More and more we are seeing that firms in the financial industry are taking advantage of cloud-based solutions. However, there can be some deciding factors to consider when planning a move to the cloud -- these include which cloud model (i.e. private, public, or hybrid) to select, when is the right time to move and security. In this article we'll dive into these considerations:
When is the right time to move to the cloud?
Determining when the right time to move to the cloud is a challenge that many firms can face. An ideal time to think about making the switch to the cloud is when you are moving offices; it would be a good idea to think about whether or not you would want your firm to move from on premise into the cloud. It would be wise to migrate your data, applications, etc. prior to relocation to reduce risk.
Moving outdated technology can cause security issues as well as duplicating the expense on the movement. Speaking of outdated technology, another ideal time to move to the cloud would be when your firm is in need of a technology refresh, or when there is a time for new applications [since it is easy to add a new app in the cloud!]
Which model is best for my firm?
When it comes time to move your business to the cloud, a challenge arises when the question of whether a public, private, or hybrid cloud is best for your firm -- it is best to know what each model entails. Diving into a certain cloud model and not knowing much about it can lead the firm into problems such as having to switch cloud models, or duplicating/increasing costs due to switching cloud models because of the unknown. Not knowing what the different cloud models entail can also lead to security concerns.
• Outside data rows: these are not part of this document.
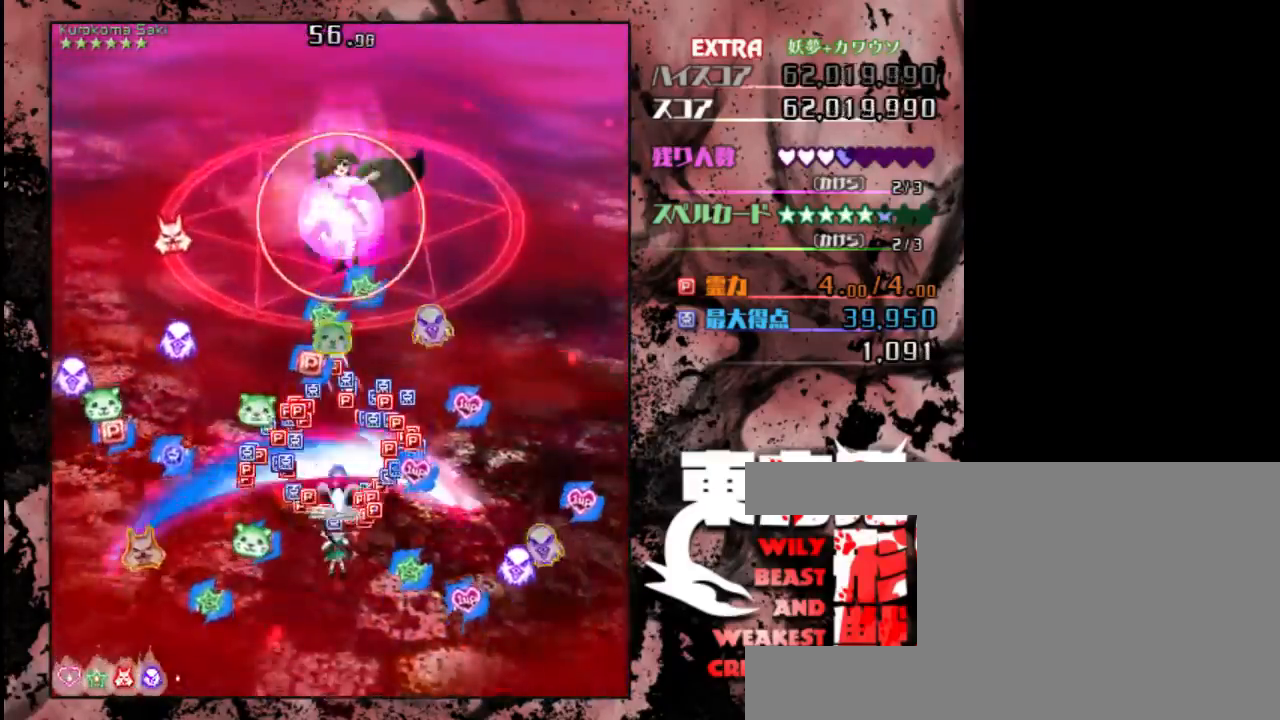
{"keys": ["down"], "events": [[17, "down", "down"]]}
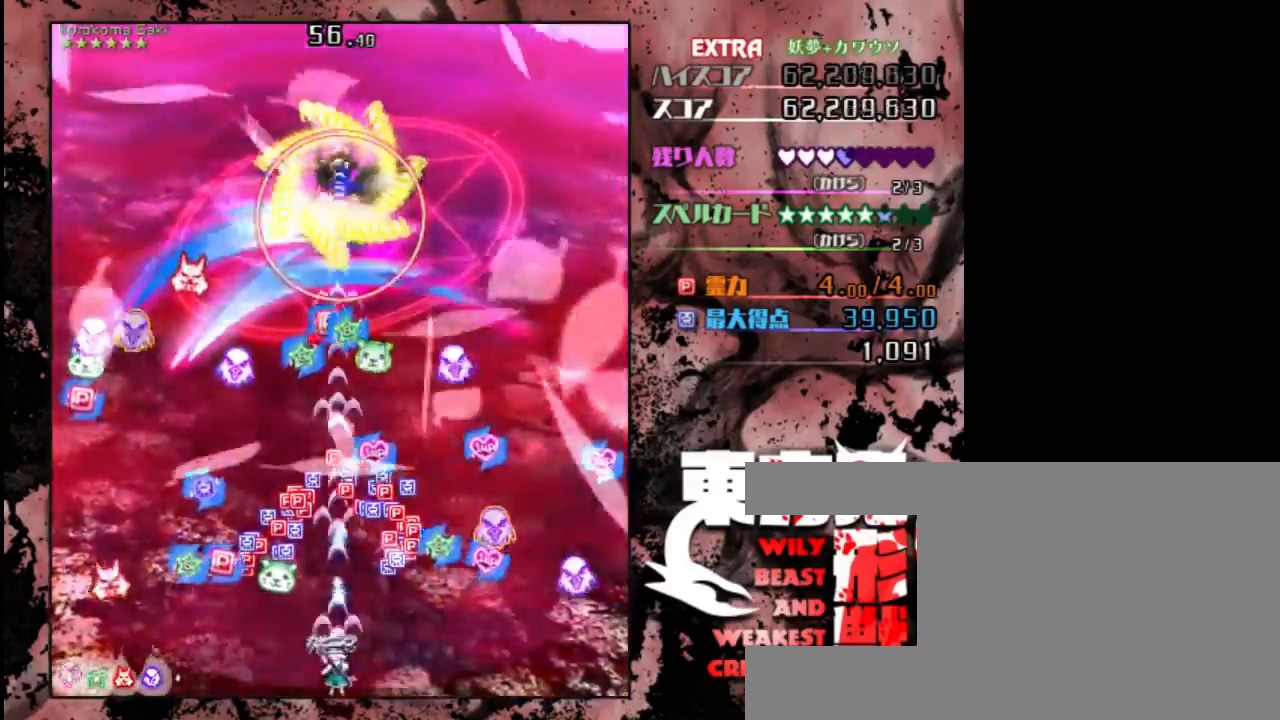
{"keys": ["down"], "events": []}
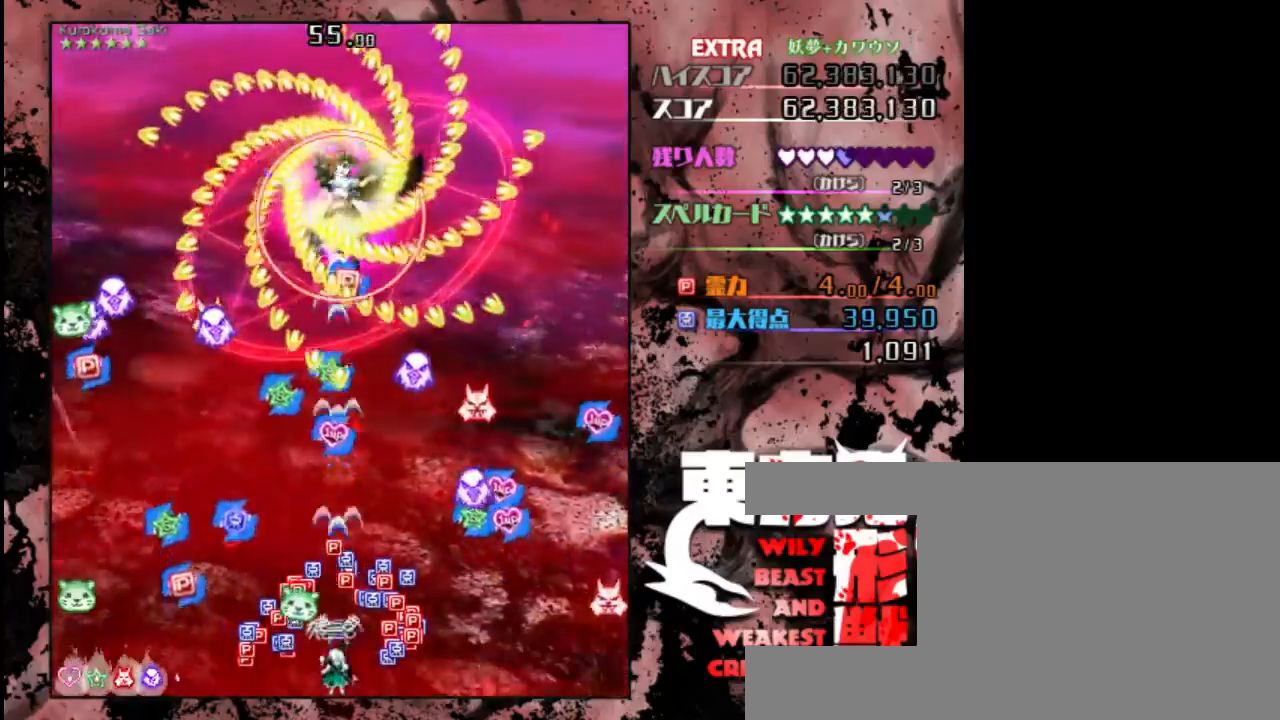
{"keys": ["down", "left"], "events": [[500, "left", "down"]]}
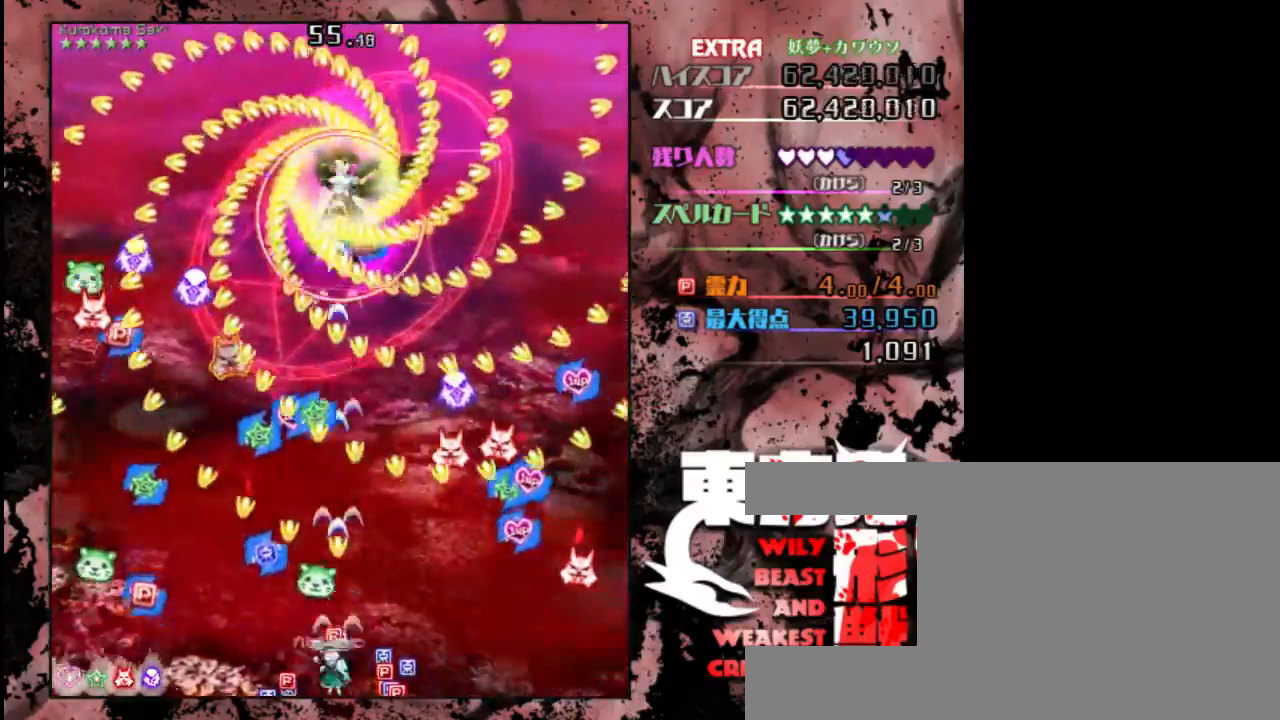
{"keys": ["down"], "events": [[100, "left", "up"]]}
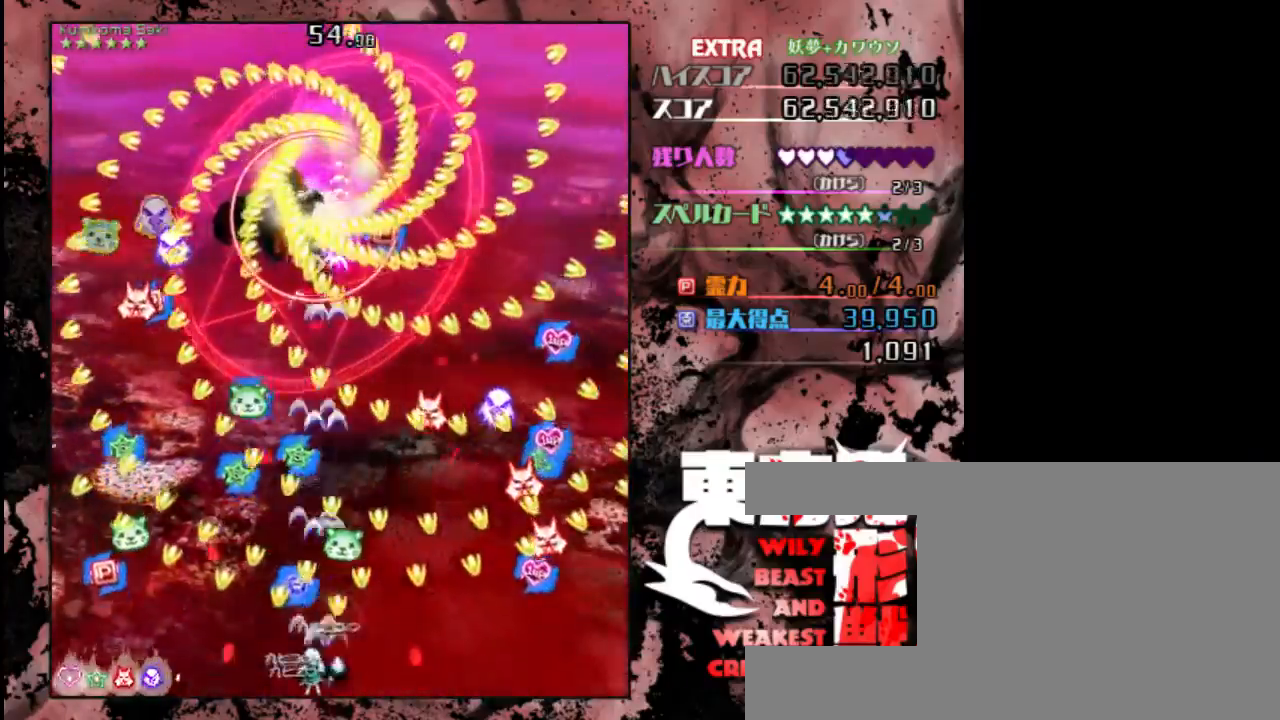
{"keys": ["down"], "events": []}
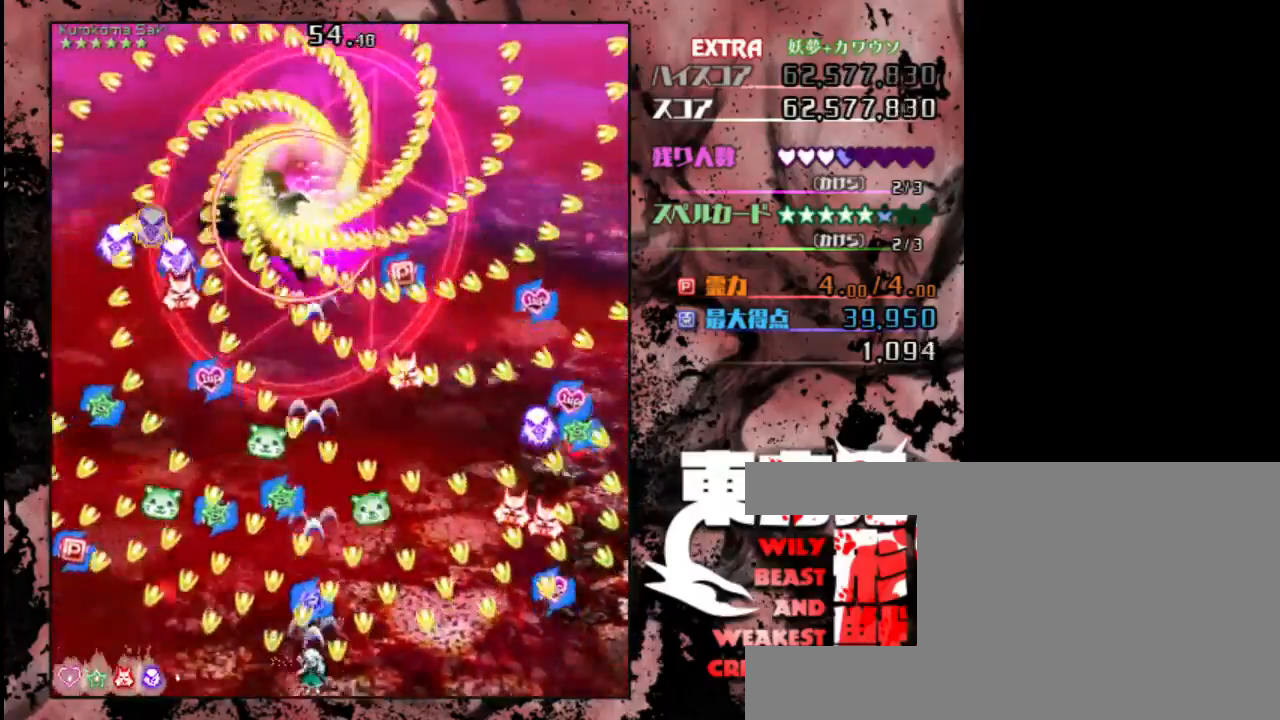
{"keys": ["down"], "events": []}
How secure is the cloud? Historically the private cloud was the best option for financial firms based on the deep layers of security and control layered on by the cloud provider. Today, firms are evaluating combining the deep security and control of the private cloud with key applications (i.e. Microsoft Office/Excel/Outlook) delivered via the Microsoft cloud -- we see this with the Eze Hybrid Cloud.
To minimize risks when selecting a cloud provider, firms should inquire about the layers of security in place and ensure the cloud undergoes regular risk assessments and practices other security measures, such as intrusion detection/prevention system, multi-factor authentication, next gen firewalls, targeted attack protection and more.